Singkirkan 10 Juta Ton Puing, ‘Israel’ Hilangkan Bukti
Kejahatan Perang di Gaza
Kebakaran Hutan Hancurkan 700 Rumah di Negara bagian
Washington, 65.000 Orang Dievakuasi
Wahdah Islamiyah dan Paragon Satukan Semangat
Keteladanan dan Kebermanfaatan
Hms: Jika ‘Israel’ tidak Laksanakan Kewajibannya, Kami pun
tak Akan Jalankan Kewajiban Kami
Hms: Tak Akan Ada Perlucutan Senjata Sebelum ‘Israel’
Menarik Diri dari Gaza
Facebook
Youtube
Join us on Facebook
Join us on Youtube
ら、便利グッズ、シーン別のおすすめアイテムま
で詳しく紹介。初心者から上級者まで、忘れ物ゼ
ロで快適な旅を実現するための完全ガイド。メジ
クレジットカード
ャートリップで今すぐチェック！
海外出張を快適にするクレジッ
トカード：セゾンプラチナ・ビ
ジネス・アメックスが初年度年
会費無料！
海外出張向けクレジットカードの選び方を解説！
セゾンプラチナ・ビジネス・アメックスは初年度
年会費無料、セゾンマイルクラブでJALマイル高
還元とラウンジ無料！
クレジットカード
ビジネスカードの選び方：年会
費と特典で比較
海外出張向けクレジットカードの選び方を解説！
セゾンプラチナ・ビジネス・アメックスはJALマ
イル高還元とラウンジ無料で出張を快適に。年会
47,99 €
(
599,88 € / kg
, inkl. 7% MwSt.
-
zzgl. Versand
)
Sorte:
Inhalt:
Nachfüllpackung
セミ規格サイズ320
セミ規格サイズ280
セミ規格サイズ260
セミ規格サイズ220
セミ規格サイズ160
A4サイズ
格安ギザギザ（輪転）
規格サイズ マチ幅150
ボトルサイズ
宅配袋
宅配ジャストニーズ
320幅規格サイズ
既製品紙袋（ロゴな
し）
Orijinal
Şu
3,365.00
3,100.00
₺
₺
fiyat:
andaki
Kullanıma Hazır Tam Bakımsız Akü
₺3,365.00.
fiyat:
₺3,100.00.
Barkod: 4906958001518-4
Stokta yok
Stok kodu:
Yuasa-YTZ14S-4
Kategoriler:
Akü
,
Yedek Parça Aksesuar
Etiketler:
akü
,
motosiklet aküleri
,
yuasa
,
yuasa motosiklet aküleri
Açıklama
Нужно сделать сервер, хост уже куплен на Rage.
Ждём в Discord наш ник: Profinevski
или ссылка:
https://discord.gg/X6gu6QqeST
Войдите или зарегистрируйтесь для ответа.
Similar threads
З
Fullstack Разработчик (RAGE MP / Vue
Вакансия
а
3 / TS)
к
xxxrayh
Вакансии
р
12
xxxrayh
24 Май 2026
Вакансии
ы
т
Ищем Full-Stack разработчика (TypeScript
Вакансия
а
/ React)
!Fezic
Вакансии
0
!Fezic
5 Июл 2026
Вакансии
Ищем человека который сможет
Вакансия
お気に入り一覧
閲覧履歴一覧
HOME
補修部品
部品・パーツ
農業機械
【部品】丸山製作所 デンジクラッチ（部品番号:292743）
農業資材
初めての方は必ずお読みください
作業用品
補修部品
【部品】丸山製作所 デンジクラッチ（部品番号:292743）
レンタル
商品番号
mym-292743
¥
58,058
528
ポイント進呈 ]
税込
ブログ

▶ **Work instruction**:
For each record above, output it exactly as written.

▶ **Solution to this exercise**:
Singkirkan 10 Juta Ton Puing, ‘Israel’ Hilangkan Bukti
Kejahatan Perang di Gaza
Kebakaran Hutan Hancurkan 700 Rumah di Negara bagian
Washington, 65.000 Orang Dievakuasi
Wahdah Islamiyah dan Paragon Satukan Semangat
Keteladanan dan Kebermanfaatan
Hms: Jika ‘Israel’ tidak Laksanakan Kewajibannya, Kami pun
tak Akan Jalankan Kewajiban Kami
Hms: Tak Akan Ada Perlucutan Senjata Sebelum ‘Israel’
Menarik Diri dari Gaza
Facebook
Youtube
Join us on Facebook
Join us on Youtube
ら、便利グッズ、シーン別のおすすめアイテムま
で詳しく紹介。初心者から上級者まで、忘れ物ゼ
ロで快適な旅を実現するための完全ガイド。メジ
クレジットカード
ャートリップで今すぐチェック！
海外出張を快適にするクレジッ
トカード：セゾンプラチナ・ビ
ジネス・アメックスが初年度年
会費無料！
海外出張向けクレジットカードの選び方を解説！
セゾンプラチナ・ビジネス・アメックスは初年度
年会費無料、セゾンマイルクラブでJALマイル高
還元とラウンジ無料！
クレジットカード
ビジネスカードの選び方：年会
費と特典で比較
海外出張向けクレジットカードの選び方を解説！
セゾンプラチナ・ビジネス・アメックスはJALマ
イル高還元とラウンジ無料で出張を快適に。年会
47,99 €
(
599,88 € / kg
, inkl. 7% MwSt.
-
zzgl. Versand
)
Sorte:
Inhalt:
Nachfüllpackung
セミ規格サイズ320
セミ規格サイズ280
セミ規格サイズ260
セミ規格サイズ220
セミ規格サイズ160
A4サイズ
格安ギザギザ（輪転）
規格サイズ マチ幅150
ボトルサイズ
宅配袋
宅配ジャストニーズ
320幅規格サイズ
既製品紙袋（ロゴな
し）
Orijinal
Şu
3,365.00
3,100.00
₺
₺
fiyat:
andaki
Kullanıma Hazır Tam Bakımsız Akü
₺3,365.00.
fiyat:
₺3,100.00.
Barkod: 4906958001518-4
Stokta yok
Stok kodu:
Yuasa-YTZ14S-4
Kategoriler:
Akü
,
Yedek Parça Aksesuar
Etiketler:
akü
,
motosiklet aküleri
,
yuasa
,
yuasa motosiklet aküleri
Açıklama
Нужно сделать сервер, хост уже куплен на Rage.
Ждём в Discord наш ник: Profinevski
или ссылка:
https://discord.gg/X6gu6QqeST
Войдите или зарегистрируйтесь для ответа.
Similar threads
З
Fullstack Разработчик (RAGE MP / Vue
Вакансия
а
3 / TS)
к
xxxrayh
Вакансии
р
12
xxxrayh
24 Май 2026
Вакансии
ы
т
Ищем Full-Stack разработчика (TypeScript
Вакансия
а
/ React)
!Fezic
Вакансии
0
!Fezic
5 Июл 2026
Вакансии
Ищем человека который сможет
Вакансия
お気に入り一覧
閲覧履歴一覧
HOME
補修部品
部品・パーツ
農業機械
【部品】丸山製作所 デンジクラッチ（部品番号:292743）
農業資材
初めての方は必ずお読みください
作業用品
補修部品
【部品】丸山製作所 デンジクラッチ（部品番号:292743）
レンタル
商品番号
mym-292743
¥
58,058
528
ポイント進呈 ]
税込
ブログ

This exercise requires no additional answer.